Police Lt. Hassan Hmoud, who put the death toll at 22, said some of the casualties were at the Islamic Dawa Party-Iraq Organization office near the mosque. The incident started when U.S. forces came under fire from the direction of the mosque and the party office, he said. The party is a separate organization from the one headed by al-Jaafari.
Shiite legislator and party spokesman, Khudayer al-Khuzai, said 15 members of the party were holding a "cultural meeting" in an office near the Shiite mosque. "They have nothing to do with the acts of violence," he said.
Al-Khuzai claimed that after coming under attack, U.S. forces raided the party office, "tortured" the men, dragged them out and "executed" them. He said it was not clear who attacked the U.S. troops.
The main Shiite political bloc, the United Iraqi Alliance, would demand a quick investigation "because the Iraqi blood is not cheap," al-Khuzai said.
Lt. Col. Barry Johnson, a U.S. military spokesman, denied that the troops targeted a party office.
"The building was not a party headquarters but a community meeting room, and there was substantial intelligence on this building showing that that was not, in fact, what it was used for," he said.
In the north of the country, meanwhile, the Kurdish writer Kamal Karim was handed an 18-month sentence for articles on a Kurdish Web site that accused Masoud Barazani, one of the region's top leaders, of corruption.
--
That AP report doesn't include the Mosul attack,...... next headline will be 121 killed ....
"At evening prayers, American soldiers accompanied by Iraqi troops raided the Mustafa mosque and killed 37 people," Abd al-Karim al-Enzi, minister of state for national security, said.
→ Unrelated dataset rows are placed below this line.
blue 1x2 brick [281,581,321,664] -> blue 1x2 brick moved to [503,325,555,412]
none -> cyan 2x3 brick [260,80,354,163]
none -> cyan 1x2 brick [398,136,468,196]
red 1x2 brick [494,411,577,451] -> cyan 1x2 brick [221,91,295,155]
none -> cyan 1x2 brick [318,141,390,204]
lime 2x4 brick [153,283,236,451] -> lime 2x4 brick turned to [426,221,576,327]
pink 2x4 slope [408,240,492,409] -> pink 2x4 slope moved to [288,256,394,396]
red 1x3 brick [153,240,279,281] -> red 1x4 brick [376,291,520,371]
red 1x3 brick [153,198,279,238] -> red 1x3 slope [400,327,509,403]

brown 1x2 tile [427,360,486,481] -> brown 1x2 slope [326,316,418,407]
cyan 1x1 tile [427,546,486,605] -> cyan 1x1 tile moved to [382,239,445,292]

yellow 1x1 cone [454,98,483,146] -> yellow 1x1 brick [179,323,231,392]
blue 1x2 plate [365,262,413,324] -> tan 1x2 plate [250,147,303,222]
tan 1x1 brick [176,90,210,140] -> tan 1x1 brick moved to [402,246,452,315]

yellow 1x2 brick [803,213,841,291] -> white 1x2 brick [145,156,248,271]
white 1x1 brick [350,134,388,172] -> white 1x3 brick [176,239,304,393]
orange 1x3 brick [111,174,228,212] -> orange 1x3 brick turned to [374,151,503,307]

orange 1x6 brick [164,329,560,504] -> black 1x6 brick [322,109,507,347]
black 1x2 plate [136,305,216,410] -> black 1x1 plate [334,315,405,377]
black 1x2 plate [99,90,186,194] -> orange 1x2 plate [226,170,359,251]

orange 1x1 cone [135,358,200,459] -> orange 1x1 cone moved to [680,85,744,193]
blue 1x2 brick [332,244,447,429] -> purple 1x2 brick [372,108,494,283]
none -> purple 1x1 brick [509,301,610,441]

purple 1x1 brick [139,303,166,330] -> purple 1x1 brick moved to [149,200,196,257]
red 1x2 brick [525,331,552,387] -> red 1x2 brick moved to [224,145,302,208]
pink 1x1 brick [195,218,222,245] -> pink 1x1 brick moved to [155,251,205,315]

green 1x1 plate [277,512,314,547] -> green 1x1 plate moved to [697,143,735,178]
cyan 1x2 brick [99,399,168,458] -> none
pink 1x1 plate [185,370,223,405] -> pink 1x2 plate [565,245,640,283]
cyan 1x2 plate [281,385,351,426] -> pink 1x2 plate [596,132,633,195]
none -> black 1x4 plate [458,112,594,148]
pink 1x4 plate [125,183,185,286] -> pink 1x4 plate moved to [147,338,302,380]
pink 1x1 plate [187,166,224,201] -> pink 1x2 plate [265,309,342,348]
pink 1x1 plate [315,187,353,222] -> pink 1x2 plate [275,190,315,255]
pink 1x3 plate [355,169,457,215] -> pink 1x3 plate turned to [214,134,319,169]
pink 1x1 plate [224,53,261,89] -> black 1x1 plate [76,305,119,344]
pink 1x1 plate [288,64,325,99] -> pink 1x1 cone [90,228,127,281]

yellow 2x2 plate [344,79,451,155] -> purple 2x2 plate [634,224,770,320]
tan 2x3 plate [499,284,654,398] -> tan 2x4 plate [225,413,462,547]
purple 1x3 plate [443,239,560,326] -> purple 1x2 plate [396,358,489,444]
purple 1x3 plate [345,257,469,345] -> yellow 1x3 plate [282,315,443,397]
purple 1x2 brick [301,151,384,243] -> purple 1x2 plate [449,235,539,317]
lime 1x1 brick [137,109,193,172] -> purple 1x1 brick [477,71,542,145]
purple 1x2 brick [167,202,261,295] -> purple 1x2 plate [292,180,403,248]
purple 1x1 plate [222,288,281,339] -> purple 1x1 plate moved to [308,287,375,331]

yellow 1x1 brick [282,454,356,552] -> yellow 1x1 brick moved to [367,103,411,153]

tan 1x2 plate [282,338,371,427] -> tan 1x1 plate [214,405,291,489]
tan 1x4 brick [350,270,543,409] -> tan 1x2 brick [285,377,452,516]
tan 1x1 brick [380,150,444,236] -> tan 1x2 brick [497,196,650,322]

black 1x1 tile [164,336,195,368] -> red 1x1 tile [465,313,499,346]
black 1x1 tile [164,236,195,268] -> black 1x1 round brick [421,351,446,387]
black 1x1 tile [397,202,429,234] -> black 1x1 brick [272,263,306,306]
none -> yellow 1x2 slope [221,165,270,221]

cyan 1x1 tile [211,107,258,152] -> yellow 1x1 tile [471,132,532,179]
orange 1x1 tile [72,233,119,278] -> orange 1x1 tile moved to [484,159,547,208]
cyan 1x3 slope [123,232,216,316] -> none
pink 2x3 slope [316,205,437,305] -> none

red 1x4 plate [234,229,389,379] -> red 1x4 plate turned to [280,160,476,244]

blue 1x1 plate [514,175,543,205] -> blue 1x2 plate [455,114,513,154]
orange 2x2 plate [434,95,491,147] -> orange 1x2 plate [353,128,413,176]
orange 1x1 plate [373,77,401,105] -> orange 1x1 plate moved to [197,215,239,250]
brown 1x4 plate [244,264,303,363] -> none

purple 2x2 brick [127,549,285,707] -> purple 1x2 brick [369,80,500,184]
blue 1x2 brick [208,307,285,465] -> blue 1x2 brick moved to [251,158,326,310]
"They were all unarmed. Nobody fired a single shot at them (the troops). They went in, tied up the people and shot them all. They did not leave any wounded behind," he told Reuters.
Shi'ite politicians had earlier said 20 people were killed at the mosque. The U.S. military's account of Sunday evening's incident said Iraqi special forces with U.S. advisers killed 16 "insurgents", arrested 15 people and freed an Iraqi hostage. The military denied entering any mosque.